On 2024-07-04 Dualog had an incident that affected the mail flow to and from ships. Some ships experienced delay in their mail flow, resulting in the mail service being marked as "Degraded Service".
Timeline (in UTC):
09:45 - Incident started
10:00 - Infrastructure team is alerted and incident is logged on status page
10:15 - Infrastructure team starts investigation
10:45 - Customer start reporting instability in services
10:57 - 1st notification sent to all customers
11:21 - 2nd notification sent to all customers. The issue is identified and the team started working on a resolution
12:00 - 3rd notification sent to all customers (no change, only update)
12:38 - 4th notification sent to all customers. Traffic is resumed and email traffic is starting to flow to and from ships
13:28 - 5th and final notification sent to all customers. Traffic is stable. incident closed.
Root Cause:
Our main database cluster reported sudden spikes in CPU usage to 100%, resulting in new mail connections being refused. After limiting certain database queries, the incident was mitigated. The surrounding systems slowly recovered as the mail queue was processed.

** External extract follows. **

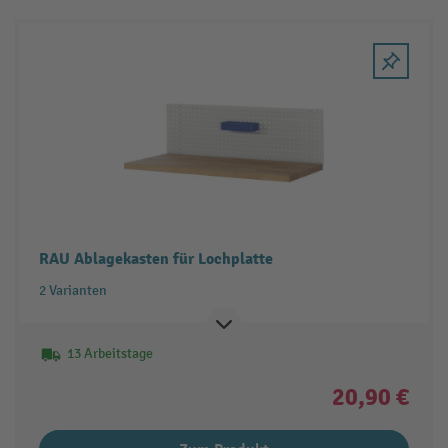
RAU Ablagekasten für Lochplatte
2 Varianten
13 Arbeitstage
20,90 €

Resolution and Next Steps:
We have involved our main database vendor who is currently investigating how we can optimize a set of database queries so that they will not coincide in the future to potentially create the same database load.
In the meantime, we continue to limit some queries to ensure we do not run into the same incident again.
We are looking at implementing a broader load-balancing of servers connecting to the database cluster so that the recovery after such incidents will be quicker and smoother.
When our database expert has concluded his analysis and optimized database queries, we will issue a deeper root cause analysis and report the permanent solution.